** Opening Given data block **
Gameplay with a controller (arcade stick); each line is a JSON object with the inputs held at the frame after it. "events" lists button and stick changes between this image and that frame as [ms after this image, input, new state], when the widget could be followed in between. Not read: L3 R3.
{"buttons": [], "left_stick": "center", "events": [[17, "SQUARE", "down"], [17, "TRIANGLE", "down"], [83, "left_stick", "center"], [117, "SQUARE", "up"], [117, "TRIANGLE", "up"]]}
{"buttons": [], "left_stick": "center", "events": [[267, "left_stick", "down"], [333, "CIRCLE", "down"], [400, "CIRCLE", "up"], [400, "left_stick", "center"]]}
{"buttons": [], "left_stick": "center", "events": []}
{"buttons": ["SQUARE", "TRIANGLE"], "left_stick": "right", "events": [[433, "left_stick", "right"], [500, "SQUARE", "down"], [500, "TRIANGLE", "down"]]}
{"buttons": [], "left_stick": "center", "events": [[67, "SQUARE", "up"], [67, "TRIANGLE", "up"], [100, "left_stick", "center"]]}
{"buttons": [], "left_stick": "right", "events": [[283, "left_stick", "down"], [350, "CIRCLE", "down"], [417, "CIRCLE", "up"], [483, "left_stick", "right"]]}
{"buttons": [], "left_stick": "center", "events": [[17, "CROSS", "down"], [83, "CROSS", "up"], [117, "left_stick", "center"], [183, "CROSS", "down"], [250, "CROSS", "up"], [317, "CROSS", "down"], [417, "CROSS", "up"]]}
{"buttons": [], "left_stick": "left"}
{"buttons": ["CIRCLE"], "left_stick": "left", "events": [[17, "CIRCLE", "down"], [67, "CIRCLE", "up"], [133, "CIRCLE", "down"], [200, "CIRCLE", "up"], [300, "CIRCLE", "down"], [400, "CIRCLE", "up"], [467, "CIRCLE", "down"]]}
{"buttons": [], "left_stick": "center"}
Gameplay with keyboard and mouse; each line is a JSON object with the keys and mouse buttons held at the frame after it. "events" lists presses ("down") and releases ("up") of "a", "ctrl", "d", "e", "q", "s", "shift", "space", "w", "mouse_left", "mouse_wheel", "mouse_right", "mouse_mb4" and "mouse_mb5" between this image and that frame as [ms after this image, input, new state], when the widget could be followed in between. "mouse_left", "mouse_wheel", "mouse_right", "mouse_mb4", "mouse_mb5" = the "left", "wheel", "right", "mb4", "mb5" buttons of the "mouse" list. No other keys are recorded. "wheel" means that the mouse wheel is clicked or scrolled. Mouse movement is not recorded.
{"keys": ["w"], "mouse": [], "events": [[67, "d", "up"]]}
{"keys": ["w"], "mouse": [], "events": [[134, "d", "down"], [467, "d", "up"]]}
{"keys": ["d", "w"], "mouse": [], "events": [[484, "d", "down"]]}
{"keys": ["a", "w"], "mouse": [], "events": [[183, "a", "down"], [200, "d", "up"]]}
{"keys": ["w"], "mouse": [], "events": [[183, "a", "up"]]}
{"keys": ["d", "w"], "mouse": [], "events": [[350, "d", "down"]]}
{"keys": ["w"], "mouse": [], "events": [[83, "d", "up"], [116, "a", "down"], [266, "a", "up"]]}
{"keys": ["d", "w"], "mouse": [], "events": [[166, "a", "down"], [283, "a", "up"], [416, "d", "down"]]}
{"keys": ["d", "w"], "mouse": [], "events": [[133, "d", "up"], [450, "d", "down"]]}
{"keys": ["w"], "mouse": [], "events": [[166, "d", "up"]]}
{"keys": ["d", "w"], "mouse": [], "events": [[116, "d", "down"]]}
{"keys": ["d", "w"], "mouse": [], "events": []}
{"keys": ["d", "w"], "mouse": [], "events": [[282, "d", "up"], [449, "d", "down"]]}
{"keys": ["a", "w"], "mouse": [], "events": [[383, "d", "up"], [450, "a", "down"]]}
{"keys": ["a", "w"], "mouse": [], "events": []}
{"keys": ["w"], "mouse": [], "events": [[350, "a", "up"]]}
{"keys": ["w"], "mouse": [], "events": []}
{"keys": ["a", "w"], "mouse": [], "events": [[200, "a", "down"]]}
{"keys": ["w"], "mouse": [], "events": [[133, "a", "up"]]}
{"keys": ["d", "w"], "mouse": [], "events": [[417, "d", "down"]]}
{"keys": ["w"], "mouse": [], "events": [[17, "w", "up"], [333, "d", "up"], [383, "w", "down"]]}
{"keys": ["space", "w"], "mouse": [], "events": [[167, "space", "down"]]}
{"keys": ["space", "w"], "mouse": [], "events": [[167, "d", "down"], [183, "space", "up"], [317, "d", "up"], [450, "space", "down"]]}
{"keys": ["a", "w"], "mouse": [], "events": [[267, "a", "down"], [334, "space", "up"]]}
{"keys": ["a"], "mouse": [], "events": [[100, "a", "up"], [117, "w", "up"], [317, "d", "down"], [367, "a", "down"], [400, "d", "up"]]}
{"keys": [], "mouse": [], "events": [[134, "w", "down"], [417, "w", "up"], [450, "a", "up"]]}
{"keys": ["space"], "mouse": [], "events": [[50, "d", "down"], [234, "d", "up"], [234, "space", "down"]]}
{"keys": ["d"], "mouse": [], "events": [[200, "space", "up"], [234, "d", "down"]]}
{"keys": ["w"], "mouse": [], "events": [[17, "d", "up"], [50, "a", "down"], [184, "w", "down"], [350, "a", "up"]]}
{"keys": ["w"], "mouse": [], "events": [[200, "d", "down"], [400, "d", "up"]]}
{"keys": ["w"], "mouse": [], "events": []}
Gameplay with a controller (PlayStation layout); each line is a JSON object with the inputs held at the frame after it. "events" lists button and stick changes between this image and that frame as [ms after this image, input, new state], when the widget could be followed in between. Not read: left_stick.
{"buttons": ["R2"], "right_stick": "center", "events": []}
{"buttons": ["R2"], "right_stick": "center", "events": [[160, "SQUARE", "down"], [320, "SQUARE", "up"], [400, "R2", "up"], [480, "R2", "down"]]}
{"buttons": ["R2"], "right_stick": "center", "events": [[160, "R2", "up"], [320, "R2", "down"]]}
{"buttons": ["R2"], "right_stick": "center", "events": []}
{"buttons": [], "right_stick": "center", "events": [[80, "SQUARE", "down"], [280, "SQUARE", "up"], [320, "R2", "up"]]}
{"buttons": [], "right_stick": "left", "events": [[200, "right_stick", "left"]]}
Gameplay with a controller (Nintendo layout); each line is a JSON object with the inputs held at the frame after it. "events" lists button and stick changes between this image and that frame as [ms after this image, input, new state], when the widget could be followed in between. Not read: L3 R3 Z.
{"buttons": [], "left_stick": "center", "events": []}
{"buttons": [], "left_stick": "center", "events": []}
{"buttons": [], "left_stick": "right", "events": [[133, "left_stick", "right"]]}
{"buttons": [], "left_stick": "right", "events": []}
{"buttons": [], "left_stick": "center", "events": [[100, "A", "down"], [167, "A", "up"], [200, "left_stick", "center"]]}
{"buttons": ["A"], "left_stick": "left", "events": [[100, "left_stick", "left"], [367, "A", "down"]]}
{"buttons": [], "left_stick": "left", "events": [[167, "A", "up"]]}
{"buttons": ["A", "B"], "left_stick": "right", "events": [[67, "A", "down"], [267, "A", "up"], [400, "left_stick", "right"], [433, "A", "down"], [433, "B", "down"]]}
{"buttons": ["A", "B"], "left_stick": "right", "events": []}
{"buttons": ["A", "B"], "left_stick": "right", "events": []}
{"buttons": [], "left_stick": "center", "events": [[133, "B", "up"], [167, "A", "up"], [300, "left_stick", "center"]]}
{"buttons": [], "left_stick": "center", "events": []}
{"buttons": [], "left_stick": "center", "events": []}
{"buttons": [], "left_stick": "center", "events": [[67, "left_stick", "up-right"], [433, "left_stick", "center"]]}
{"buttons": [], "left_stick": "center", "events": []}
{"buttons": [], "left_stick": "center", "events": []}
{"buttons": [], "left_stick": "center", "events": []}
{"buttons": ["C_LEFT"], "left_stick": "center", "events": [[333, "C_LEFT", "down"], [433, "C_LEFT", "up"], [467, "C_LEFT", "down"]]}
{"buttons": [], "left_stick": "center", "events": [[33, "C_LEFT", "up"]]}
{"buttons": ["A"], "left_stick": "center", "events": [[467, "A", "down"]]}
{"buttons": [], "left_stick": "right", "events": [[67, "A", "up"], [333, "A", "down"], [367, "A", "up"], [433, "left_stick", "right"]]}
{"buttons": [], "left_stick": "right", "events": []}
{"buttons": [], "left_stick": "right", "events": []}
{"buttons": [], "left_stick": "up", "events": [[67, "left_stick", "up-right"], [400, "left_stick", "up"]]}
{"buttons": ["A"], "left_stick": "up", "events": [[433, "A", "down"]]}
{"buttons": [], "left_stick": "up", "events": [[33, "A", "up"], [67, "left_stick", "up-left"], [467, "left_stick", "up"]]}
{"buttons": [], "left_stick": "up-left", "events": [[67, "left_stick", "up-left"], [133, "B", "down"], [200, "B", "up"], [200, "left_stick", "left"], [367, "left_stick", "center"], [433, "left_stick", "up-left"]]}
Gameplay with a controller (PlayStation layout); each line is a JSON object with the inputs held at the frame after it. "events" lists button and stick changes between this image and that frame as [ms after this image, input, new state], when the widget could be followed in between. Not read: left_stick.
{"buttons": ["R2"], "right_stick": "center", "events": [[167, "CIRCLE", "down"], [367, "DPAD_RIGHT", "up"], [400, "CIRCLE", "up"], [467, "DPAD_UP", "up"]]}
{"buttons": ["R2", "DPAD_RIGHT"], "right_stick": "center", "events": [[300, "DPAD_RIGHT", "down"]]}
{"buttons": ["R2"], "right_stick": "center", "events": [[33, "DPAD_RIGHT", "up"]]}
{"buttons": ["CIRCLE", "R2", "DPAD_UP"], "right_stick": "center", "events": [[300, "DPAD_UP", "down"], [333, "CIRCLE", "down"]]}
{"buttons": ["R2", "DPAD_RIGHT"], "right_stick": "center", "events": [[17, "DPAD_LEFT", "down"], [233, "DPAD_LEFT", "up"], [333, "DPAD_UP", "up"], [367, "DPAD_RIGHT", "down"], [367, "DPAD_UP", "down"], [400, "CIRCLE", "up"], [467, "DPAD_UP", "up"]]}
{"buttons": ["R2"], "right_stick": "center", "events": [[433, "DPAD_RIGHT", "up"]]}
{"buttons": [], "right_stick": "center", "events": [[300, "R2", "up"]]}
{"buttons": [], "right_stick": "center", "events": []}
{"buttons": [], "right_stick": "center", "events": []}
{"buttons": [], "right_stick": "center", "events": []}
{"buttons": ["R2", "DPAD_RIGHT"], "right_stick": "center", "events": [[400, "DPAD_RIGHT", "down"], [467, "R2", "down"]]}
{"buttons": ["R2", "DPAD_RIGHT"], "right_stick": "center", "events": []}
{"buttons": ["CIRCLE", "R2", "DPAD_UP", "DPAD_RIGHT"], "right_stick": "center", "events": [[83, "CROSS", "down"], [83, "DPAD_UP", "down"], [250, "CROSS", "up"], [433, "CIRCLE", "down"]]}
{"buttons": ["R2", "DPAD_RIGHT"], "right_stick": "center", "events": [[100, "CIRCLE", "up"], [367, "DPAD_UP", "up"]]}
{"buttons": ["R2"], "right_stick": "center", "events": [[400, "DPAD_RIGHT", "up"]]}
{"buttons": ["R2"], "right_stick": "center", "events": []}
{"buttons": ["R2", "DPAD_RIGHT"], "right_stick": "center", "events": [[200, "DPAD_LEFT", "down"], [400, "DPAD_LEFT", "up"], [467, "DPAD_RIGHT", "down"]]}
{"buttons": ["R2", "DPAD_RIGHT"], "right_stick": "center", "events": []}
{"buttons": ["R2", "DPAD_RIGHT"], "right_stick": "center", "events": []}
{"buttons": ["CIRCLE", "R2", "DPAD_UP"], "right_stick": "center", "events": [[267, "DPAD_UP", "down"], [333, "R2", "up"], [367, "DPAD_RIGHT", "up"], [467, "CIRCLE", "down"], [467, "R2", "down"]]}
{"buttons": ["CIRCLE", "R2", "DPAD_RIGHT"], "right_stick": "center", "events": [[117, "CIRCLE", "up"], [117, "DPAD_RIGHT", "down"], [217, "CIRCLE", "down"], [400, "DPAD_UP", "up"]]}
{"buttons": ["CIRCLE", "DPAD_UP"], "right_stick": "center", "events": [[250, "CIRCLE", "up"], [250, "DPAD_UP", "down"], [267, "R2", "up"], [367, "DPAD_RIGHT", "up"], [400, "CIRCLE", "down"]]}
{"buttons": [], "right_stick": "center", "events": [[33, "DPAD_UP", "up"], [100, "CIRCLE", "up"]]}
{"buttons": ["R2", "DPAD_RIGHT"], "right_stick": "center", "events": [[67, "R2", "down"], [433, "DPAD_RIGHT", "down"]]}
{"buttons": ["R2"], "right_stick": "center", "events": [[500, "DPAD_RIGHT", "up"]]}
** Closing Given data block **
Exercise prompt: Report each line in the data that holds the word "CROSS".

Written answer:
{"buttons": [], "left_stick": "center", "events": [[17, "CROSS", "down"], [83, "CROSS", "up"], [117, "left_stick", "center"], [183, "CROSS", "down"], [250, "CROSS", "up"], [317, "CROSS", "down"], [417, "CROSS", "up"]]}
{"buttons": ["CIRCLE", "R2", "DPAD_UP", "DPAD_RIGHT"], "right_stick": "center", "events": [[83, "CROSS", "down"], [83, "DPAD_UP", "down"], [250, "CROSS", "up"], [433, "CIRCLE", "down"]]}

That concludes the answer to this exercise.